Любопытно рассмотреть эти истины сквозь призму творений Сада, написанных внешне вполне логичным, но глубоко беспорядочным языком. Как будто принцип беспорядка не мог быть сформулирован в соответствии с правилом, как будто это была совершенно непосильная задача. Но если в этих пространных беспорядочных рассуждениях можно усмотреть попытку искупления истины, ослепившей Сада, то следует отметить, что, отказываясь от принципа беспорядка, анализ, проясняющий сделанное Садом открытие, все более и более отдаляется и от насилия!
Он отдаляется от насилия по собственной воле.

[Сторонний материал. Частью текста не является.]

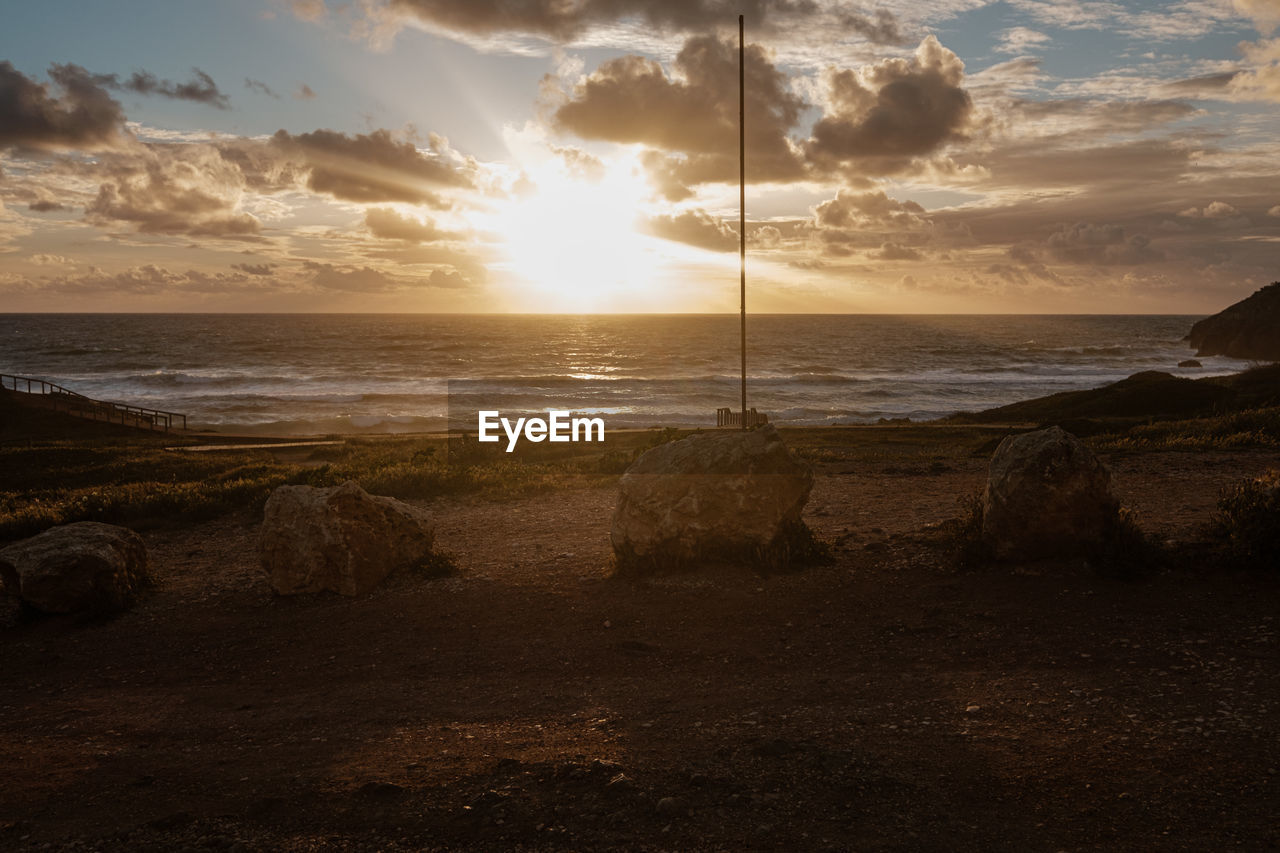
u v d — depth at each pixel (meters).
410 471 16.39
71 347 131.12
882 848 3.59
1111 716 4.89
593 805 4.09
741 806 4.03
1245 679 5.31
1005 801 3.97
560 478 16.88
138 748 5.29
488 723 5.47
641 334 174.38
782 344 141.50
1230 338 111.44
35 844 3.91
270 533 9.01
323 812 4.14
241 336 163.25
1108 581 7.43
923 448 25.27
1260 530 7.36
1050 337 171.50
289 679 6.74
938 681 5.77
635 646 6.93
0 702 6.45
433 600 8.52
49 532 9.26
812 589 8.04
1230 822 3.64
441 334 171.00
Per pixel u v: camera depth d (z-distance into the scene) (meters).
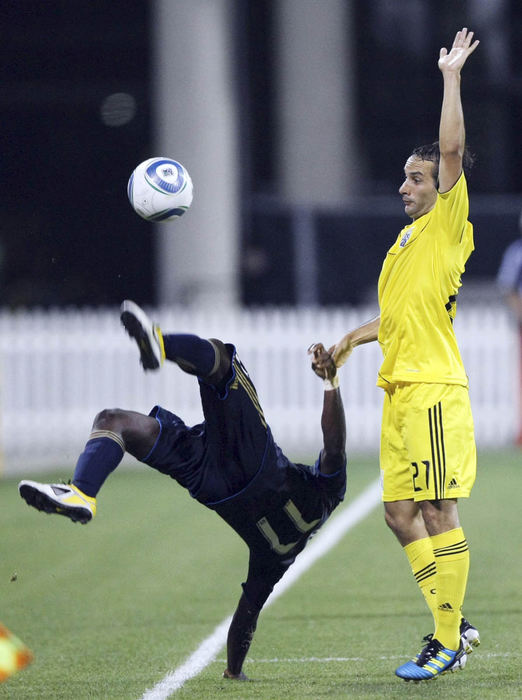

Дело в том, что, встав на путь [создания нового] языка и наделив насилие своим голосом, Сад совершил не только беспримерный [по своей смелости] поступок. Одновременно он разрешил проблему, которую ставит несовершенство нашего сознания. То, о чем умалчивает логический дискурс, и является именно тем, что ускользает от сознания. (В самом деле, если язык дискурсивен, сознание ничем не отличается от языка…). Однако обратим внимание на такой факт: насилие может занять в сознании подобающее ему место только при одном условии — если оно достигнет высшего напряжения. В противном случае оно осталось бы чем-то второстепенным и всего лишь терпимым в этом утилитарном мире… если, конечно, оно молчало бы и хранило на своем лице маску. Итак, понадобился не только один из самых порочных умов, когда-либо являвшихся на свет, понадобилось вдобавок нескончаемое заточение, удвоившее его ярость. После четырех лет, проведенных в тюремной камере, сам Сад очень точно описал последствия сурового обращения, которому он подвергся: «…вы вообразили, готов побиться об заклад, что поступили превосходно, принудив меня к ужасному воздержанию от плотского греха. [10]Что ж, вы ошиблись, вы породили во мне призраков, которые я должен буду воплотить. Это уже начиналось и непременно возобновится с новой силой. Когда котелок с водой слишком долго кипятят, вы знаете, что вода обязательно перехлестнет через край» [11]. Или дальше: «Когда имеют дело с необузданной лошадью, на ней скачут по вспаханным полям, но ее никогда не запирают в конюшне». Сад не мог знать тогда, что пробудет в заточении еще семь лет: он написал «Жюстину» (по крайней мере ее первую редакцию) и «120 дней» в конце своей нескончаемой пытки.